═════ ESTRATTO DELLA PAGINA ═════

Iraq e Yemen: cosa sta succedendo? Ne parliamo con Laura Silvia Battaglia
Abbiamo realizzato, per voi, questa intervista alla giornalista Laura Silvia Battaglia che ringraziamo molto. Le seguenti riflessioni sono state approfondite in un incontro pubblico organizzato dall’Associazione per i Diritti Umani, di cui a breve pubblicheremo il video.
Ci può parlare della situazione attuale in quella parte del mondo?
E’ pronto e apparecchiato un nuovo assetto regionale che vede completamente ridisegnati gli accordi di Sykes-Picot e configura ormai l’Iran da un lato e l’Egitto dall’altro come potenze regionali a garanzia di equilibrio e a salvaguardia degli interessi economici e della stabilità delle aree del Medio Oriente in ottemperanza al contrasto al terrorismo di matrice islamista. In base a questa configurazione, ne escono completamente sconfitte le dirigenze dei Fratelli musulmani in tutti i Paesi in cui avevano preso piede, esclusa la Turchia e il Qatar, economicamente e politicamente stabili, e la supremazia regionale dell’Arabia Saudita, unico e fedele interlocutore degli Stati Uniti nell’area, prima della riapertura del dialogo con l’Iran.
Quali sono le conseguenze, soprattutto per l’Occidente?

═════

== COMPITO ASSEGNATO A ==
Puoi riscrivere in forma più breve il paragrafo dell'intervista che comincia con «E’ pronto e apparecchiato», conservandone i fatti principali?
Le righe e l'intervista provengono da fonti diverse.

═════ RIGHE DELL'ESERCIZIO ═════

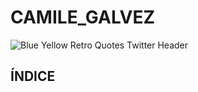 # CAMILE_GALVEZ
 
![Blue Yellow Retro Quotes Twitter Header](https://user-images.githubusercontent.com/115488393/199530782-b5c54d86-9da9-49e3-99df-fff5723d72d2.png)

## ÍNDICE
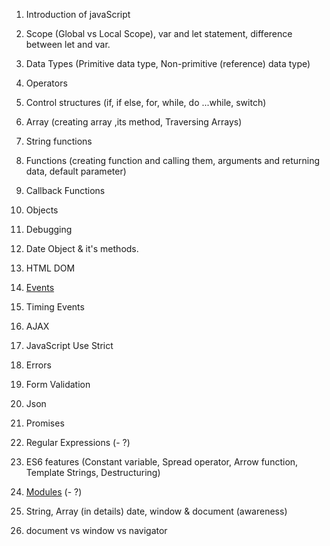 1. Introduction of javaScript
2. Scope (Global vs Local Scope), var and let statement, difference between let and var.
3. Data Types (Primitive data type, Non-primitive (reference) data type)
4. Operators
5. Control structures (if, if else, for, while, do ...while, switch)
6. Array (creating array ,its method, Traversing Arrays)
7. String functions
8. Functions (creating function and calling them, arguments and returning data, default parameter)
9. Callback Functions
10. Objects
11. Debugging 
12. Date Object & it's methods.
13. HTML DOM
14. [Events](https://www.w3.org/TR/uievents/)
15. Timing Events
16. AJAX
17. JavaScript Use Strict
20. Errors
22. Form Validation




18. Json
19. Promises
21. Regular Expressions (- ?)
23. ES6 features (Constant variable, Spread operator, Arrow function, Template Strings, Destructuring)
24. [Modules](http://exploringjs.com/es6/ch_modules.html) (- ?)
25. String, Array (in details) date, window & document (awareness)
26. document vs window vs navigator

═════
═════ RIGHE DELL'ESERCIZIO ═════

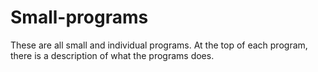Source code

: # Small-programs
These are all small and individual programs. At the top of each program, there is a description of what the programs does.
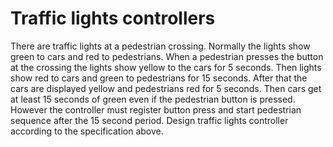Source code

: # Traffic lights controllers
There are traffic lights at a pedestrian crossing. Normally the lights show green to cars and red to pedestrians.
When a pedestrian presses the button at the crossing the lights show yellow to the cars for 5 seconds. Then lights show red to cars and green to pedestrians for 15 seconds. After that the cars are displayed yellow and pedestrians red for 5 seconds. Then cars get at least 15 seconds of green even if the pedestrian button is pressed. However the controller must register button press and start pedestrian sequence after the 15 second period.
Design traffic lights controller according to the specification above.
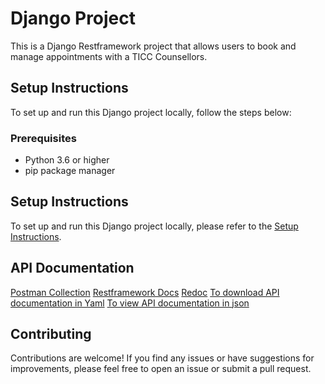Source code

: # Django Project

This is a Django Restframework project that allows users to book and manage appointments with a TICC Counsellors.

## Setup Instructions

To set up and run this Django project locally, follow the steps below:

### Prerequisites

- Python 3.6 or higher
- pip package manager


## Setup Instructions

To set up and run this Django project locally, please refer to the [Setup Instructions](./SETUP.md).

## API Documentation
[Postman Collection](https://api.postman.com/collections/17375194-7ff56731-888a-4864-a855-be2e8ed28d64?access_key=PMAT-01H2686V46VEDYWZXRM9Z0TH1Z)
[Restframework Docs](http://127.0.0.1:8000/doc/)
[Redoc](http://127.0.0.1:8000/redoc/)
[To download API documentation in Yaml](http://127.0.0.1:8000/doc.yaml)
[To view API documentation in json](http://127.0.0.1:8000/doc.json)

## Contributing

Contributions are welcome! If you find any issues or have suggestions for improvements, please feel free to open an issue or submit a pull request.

═════

== COMPITO ASSEGNATO B ==
Puoi stampare senza modifiche le righe del secondo blocco? Comincia dalla riga che contiene "### Prerequisites" e fermati dopo quella che contiene "To set up and run this Django project locally, please".

== RISPOSTA ALL'ESERCIZIO A ==
Si profila un nuovo assetto regionale che ridisegna gli accordi di Sykes-Picot. Iran ed Egitto diventano potenze regionali che garantiscono equilibrio, interessi economici e stabilità del Medio Oriente, in linea con il contrasto al terrorismo islamista. Ne escono sconfitte due realtà. La prima sono le dirigenze dei Fratelli musulmani in tutti i Paesi in cui si erano affermate, tranne Turchia e Qatar, stabili sul piano economico e politico. La seconda è la supremazia regionale dell'Arabia Saudita, unico e fedele interlocutore degli Stati Uniti nell'area prima della riapertura del dialogo con l'Iran.

== RISPOSTA ALL'ESERCIZIO B ==
### Prerequisites

- Python 3.6 or higher
- pip package manager


## Setup Instructions

To set up and run this Django project locally, please refer to the [Setup Instructions](./SETUP.md).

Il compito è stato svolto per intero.